CROP-seq of hiPSC-derived astrocytes (scRNA-Seq)

In response to central nervous system injury or disease, astrocytes become reactive, adopting context-dependent states with altered functions. Certain inflammatory insults induce reactive astrocyte states that lose homeostatic functions and gain neurotoxicity, and likely contribute to neuroinflammatory and neurodegenerative diseases. However, the cellular pathways controlling these states are not fully understood. Here, we combined single-cell transcriptomics with CRISPRi screening in human iPSC-derived astrocytes to systematically interrogate inflammatory reactivity. We found that autocrine-paracrine IL-6 and interferon signaling downstream of canonical NF-kB activation drove two distinct inflammatory reactive states dependent on STAT3 and IRF1, respectively.

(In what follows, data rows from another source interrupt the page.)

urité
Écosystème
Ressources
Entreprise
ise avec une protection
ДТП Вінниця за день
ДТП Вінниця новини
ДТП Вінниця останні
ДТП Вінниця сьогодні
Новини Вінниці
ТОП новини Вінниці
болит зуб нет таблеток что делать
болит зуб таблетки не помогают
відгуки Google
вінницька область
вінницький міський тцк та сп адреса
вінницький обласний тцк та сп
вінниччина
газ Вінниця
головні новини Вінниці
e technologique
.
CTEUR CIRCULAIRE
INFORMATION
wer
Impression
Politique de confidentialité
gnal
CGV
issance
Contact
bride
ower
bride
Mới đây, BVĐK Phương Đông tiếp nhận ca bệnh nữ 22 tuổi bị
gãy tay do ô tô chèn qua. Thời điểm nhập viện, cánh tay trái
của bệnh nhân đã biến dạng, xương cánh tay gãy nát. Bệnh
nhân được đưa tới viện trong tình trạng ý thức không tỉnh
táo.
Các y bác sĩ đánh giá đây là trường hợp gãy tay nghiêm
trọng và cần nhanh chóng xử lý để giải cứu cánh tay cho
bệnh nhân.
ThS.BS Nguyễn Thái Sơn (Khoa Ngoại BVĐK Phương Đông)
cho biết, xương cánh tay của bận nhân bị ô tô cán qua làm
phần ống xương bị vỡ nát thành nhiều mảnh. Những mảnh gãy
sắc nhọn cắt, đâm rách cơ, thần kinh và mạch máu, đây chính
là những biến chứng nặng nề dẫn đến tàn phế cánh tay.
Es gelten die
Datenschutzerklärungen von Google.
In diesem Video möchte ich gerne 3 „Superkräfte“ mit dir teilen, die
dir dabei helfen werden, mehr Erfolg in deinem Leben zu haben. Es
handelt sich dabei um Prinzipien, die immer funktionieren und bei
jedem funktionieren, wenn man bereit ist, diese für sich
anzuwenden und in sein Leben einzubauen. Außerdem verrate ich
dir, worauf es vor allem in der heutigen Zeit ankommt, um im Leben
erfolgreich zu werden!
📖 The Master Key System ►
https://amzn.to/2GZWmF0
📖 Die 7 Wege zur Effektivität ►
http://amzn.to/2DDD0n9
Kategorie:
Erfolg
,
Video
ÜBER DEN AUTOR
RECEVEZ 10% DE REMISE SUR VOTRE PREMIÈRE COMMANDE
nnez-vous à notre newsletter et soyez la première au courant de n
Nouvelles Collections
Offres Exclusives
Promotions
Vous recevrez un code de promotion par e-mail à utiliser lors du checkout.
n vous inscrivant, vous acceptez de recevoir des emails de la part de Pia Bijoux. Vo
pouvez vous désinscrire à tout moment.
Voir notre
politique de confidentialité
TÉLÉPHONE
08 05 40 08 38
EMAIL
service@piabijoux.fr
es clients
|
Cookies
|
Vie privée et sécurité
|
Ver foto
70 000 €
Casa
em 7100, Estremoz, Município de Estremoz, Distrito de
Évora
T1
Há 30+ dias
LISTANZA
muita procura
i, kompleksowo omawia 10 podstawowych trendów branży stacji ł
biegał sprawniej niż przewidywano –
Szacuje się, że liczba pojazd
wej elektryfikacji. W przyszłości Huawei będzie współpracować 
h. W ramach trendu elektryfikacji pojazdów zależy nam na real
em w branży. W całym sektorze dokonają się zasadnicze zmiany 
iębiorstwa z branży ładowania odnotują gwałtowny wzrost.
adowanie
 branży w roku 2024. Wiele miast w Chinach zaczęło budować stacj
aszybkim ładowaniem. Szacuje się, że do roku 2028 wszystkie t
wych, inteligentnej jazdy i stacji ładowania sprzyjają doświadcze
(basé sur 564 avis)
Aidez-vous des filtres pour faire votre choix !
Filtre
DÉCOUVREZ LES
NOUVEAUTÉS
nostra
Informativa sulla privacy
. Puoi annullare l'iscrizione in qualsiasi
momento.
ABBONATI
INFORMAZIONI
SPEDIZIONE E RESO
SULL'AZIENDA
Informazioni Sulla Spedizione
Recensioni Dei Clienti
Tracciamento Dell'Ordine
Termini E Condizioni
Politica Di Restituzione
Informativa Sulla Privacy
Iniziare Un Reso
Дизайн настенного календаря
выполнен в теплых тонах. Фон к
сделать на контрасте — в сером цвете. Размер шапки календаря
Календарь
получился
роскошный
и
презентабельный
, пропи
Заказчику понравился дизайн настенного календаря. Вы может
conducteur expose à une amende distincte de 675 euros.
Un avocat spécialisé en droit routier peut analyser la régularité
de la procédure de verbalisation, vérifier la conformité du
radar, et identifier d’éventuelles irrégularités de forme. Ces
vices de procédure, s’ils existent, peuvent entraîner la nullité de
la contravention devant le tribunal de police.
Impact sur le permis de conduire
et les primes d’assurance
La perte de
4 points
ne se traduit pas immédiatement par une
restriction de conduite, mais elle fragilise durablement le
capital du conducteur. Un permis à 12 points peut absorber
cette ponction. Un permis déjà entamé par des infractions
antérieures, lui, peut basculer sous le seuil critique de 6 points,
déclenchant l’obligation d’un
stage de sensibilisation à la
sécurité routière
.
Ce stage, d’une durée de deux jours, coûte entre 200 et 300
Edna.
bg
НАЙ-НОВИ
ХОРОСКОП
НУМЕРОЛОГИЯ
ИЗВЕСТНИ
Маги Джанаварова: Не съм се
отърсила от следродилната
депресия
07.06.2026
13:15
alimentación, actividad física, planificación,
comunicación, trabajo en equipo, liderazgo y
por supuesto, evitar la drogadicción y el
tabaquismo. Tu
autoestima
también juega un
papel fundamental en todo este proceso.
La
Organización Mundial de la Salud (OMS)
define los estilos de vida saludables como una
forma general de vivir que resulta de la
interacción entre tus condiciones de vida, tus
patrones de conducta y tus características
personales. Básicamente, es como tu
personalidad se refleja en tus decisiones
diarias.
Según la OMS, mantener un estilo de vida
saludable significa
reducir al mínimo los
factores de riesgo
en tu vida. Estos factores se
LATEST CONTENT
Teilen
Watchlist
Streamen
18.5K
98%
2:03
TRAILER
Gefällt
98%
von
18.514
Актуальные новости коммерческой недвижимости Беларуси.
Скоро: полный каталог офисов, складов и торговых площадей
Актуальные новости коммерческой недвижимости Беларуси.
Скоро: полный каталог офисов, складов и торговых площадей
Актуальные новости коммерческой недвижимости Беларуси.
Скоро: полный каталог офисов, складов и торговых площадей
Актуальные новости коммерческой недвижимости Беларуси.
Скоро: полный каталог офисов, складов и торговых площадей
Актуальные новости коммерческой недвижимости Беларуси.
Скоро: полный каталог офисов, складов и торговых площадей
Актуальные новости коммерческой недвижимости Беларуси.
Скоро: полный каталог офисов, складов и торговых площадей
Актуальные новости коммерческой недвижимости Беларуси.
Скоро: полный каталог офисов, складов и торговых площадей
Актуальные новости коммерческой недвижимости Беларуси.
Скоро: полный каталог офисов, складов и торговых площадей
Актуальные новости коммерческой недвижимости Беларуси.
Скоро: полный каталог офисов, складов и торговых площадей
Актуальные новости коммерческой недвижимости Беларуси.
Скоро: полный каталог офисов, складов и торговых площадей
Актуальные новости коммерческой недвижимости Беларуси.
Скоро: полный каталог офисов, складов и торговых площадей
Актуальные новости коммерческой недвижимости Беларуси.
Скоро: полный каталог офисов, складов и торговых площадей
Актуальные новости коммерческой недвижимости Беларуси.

Furthermore, these states corresponded with those observed in other experimental contexts, including in vivo, and their markers were upregulated in the human brain in Alzheimer's disease and ischemic-hypoxic encephalopathy. These results and the platform we established have the potential to guide the development of therapeutics to selectively modulate different aspects of inflammatory astrocyte reactivity. hiPSC-derived astrocytes (iAstrocytes) with stable integration of CRISPRi machinery were transduced with a lentiviral sgRNA library in the CROP-seq vector (Datlinger et al, PMID: 28099430) to knockdown a set of genes hypothesized to control inflammatory reactivity. iAstrocytes were then treated with vehilce (Veh) or IL1a+TNF+C1q (ITC) to induce inflammatory reactivity, and then processed for single-cell RNA-sequencing using 10x v3. The sgRNA identities of each cell was recovered by targeted PCR enrichment of poly-adenylated transcripts containing the sgRNA sequence from the 10x cDNA (see Datlinger et al). This dataset includes both the 10x RNA libraries as well as the CROP-seq PCR enrichment libraries.